- _ACTIVITY_
Each line from the line that includes "#3 bowl with" through the end of the material below must be transcribed exactly, with no other lines.

- _TASK INPUTS_
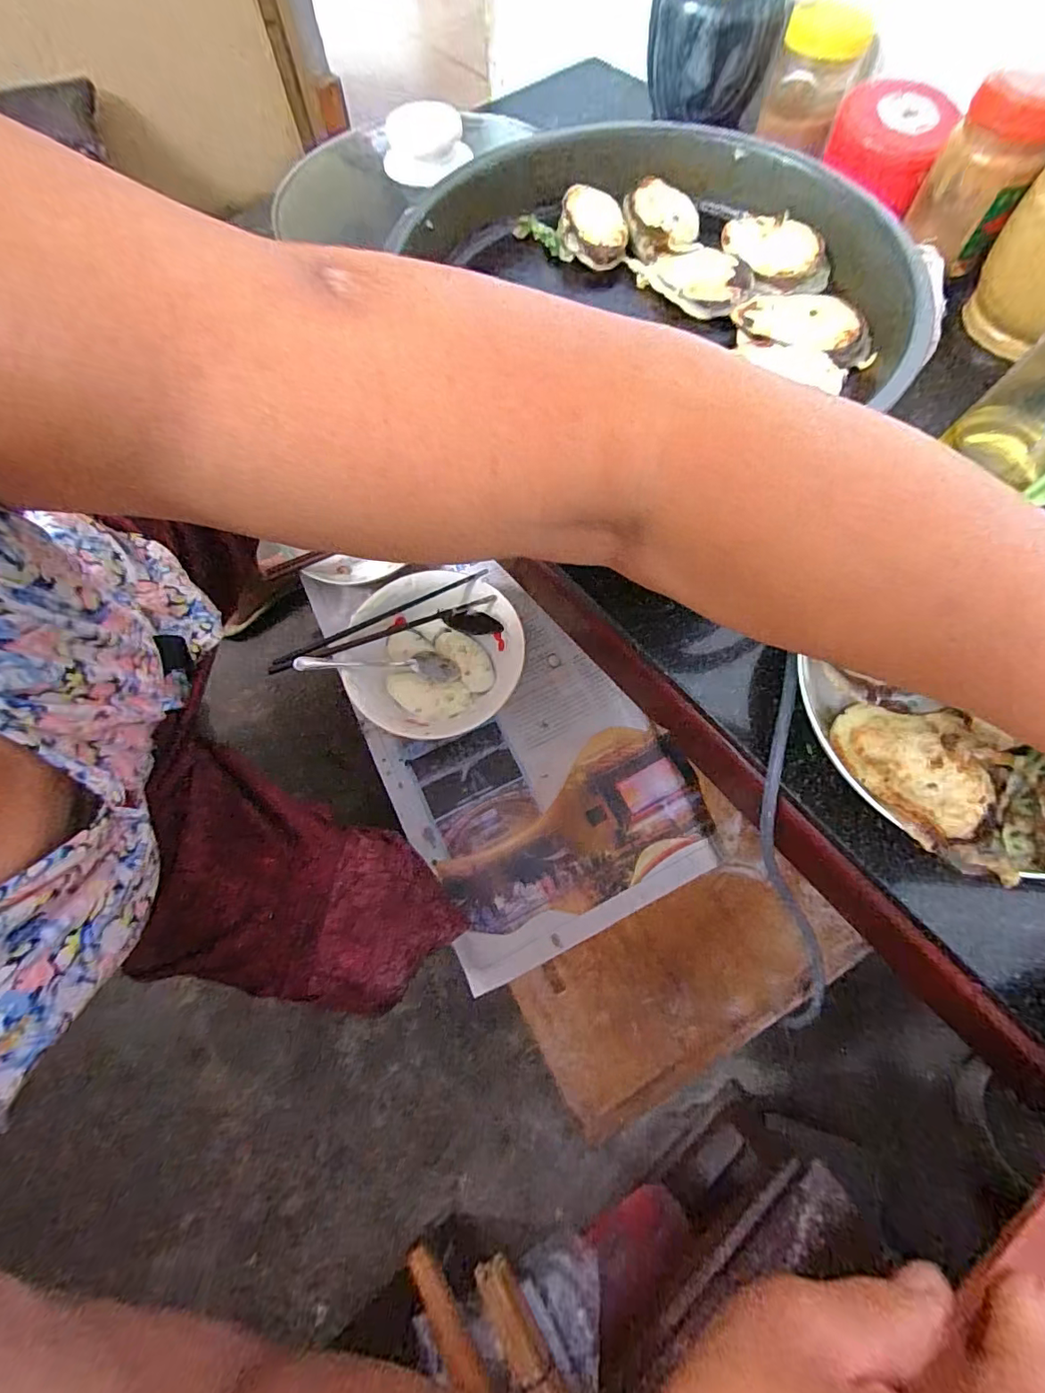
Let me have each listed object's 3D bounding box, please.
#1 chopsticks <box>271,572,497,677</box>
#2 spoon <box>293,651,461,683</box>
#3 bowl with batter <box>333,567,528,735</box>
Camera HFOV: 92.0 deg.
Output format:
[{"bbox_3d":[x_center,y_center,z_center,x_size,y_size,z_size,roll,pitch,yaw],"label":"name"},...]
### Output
[{"bbox_3d":[-0.150,-0.082,0.547,0.242,0.025,0.042,-21,71,-7],"label":"chopsticks"},{"bbox_3d":[-0.152,-0.034,0.542,0.169,0.022,0.036,2,69,-19],"label":"spoon"},{"bbox_3d":[-0.103,-0.041,0.564,0.177,0.062,0.178,0,70,1],"label":"bowl with batter"}]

- _WRITTEN ANSWER_
#3 bowl with batter <box>333,567,528,735</box>
Camera HFOV: 92.0 deg.
Output format:
[{"bbox_3d":[x_center,y_center,z_center,x_size,y_size,z_size,roll,pitch,yaw],"label":"name"},...]
### Output
[{"bbox_3d":[-0.150,-0.082,0.547,0.242,0.025,0.042,-21,71,-7],"label":"chopsticks"},{"bbox_3d":[-0.152,-0.034,0.542,0.169,0.022,0.036,2,69,-19],"label":"spoon"},{"bbox_3d":[-0.103,-0.041,0.564,0.177,0.062,0.178,0,70,1],"label":"bowl with batter"}]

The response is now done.